What isn’t clear, though, is whether or not this conversation would be covered by the attorney/client privilege. The answer to that question depends on whether or not Cohen was acting as Trump’s attorney with respect to this matter, or whether Trump at least he believed it was. If that’s the case, then the conversation would be considered privileged and it would be a serious ethical violation for Cohen to make the recording, or even a summary of what’s contained in the recording, public. There would be no violation, though, if Cohen was not acting as Trump’s attorney in this matter or if it was Trump’s side that leaked the recording, thus waiving any claim to the privilege regarding its contents. The final possibility, of course, is that the tape’s existence was leaked by someone close to the Southern District’s investigation but that seems unlikely both because such an action would be a serious problem for the U.S. Attorney’s office and because this initial report seems to suggest that the tape has not yet been turned over to the F.B.I. because of the ongoing inquiry into what material seized from Cohen’s office may be covered by an applicable attorney/client privilege.

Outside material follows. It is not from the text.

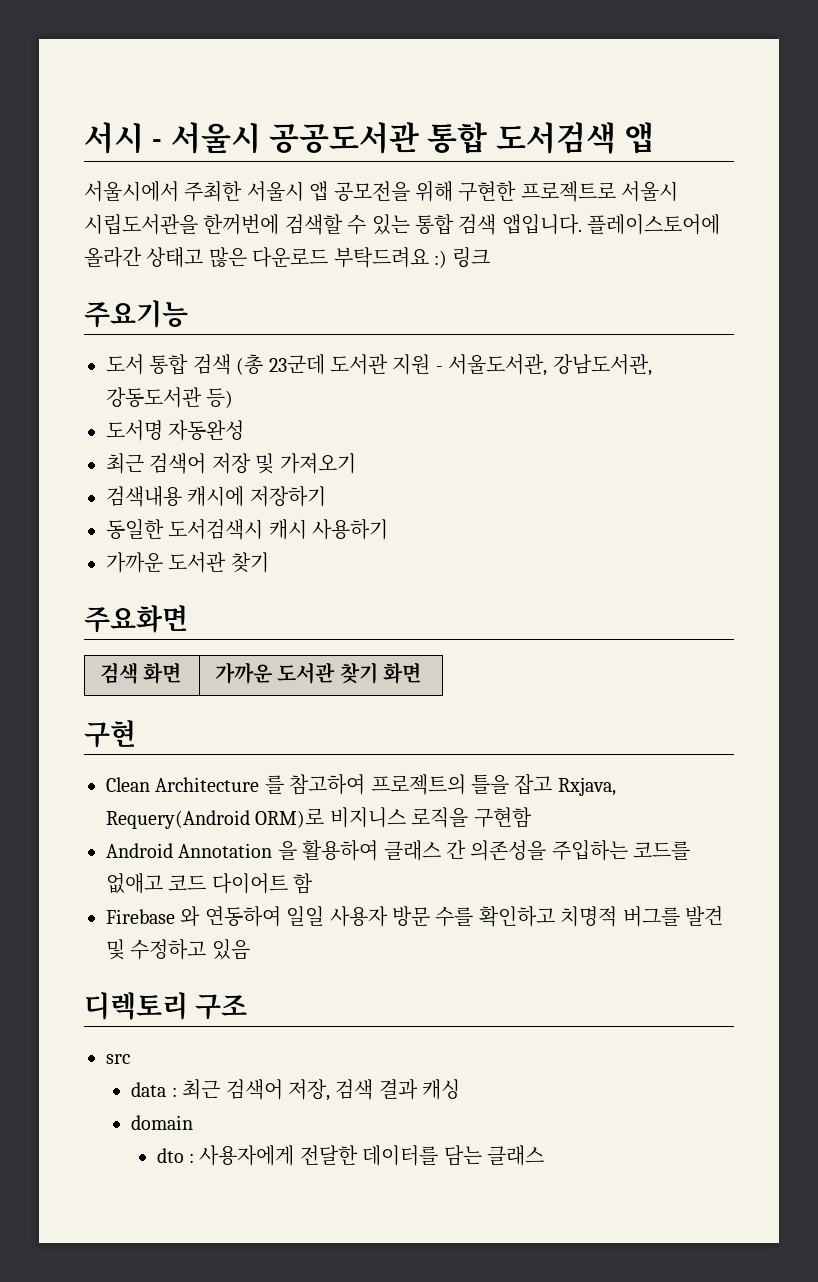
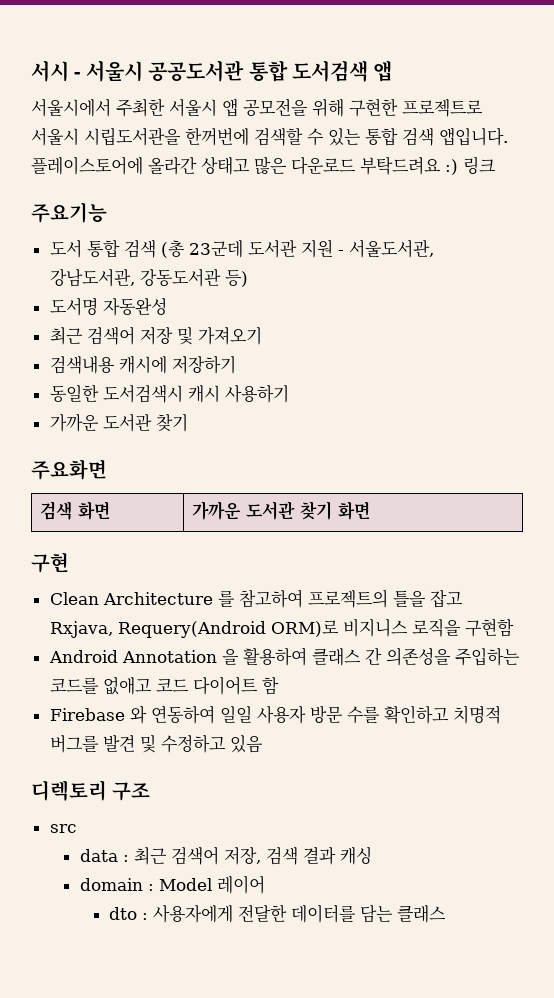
(194, 1122) none -> [147,875,265,894] : Model 레이어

It’s too early to tell what impact this tape, and any others that might exist, could have on the investigations swirling around the President, but it’s clearly not good news and yet another indication of just how important the developments regarding Michael Cohen could end up being. Within weeks after the F.B.I. search of Cohen’s home and office, there were signs that the President was clearly worried that his former attorney might cooperate with investigators and that, generally speaking, he was more worried about the Cohen investigation than the Mueller investigation. Those reports resurfaced in May. Last month, we learned that Cohen’s defense team had terminated a joint defense agreement with Trump’s legal team and that Cohen has said in an off-camera interview with ABC News that he was primarily concerned with himself and his family. Both of these were seen as pointing to the possibility that Cohen, the man who reportedly knows all of Donald Trump’s secrets might be about to become a cooperating witness with prosecutors in both New York and Washington. If true, that could be the most significant development of all in this entire investigation.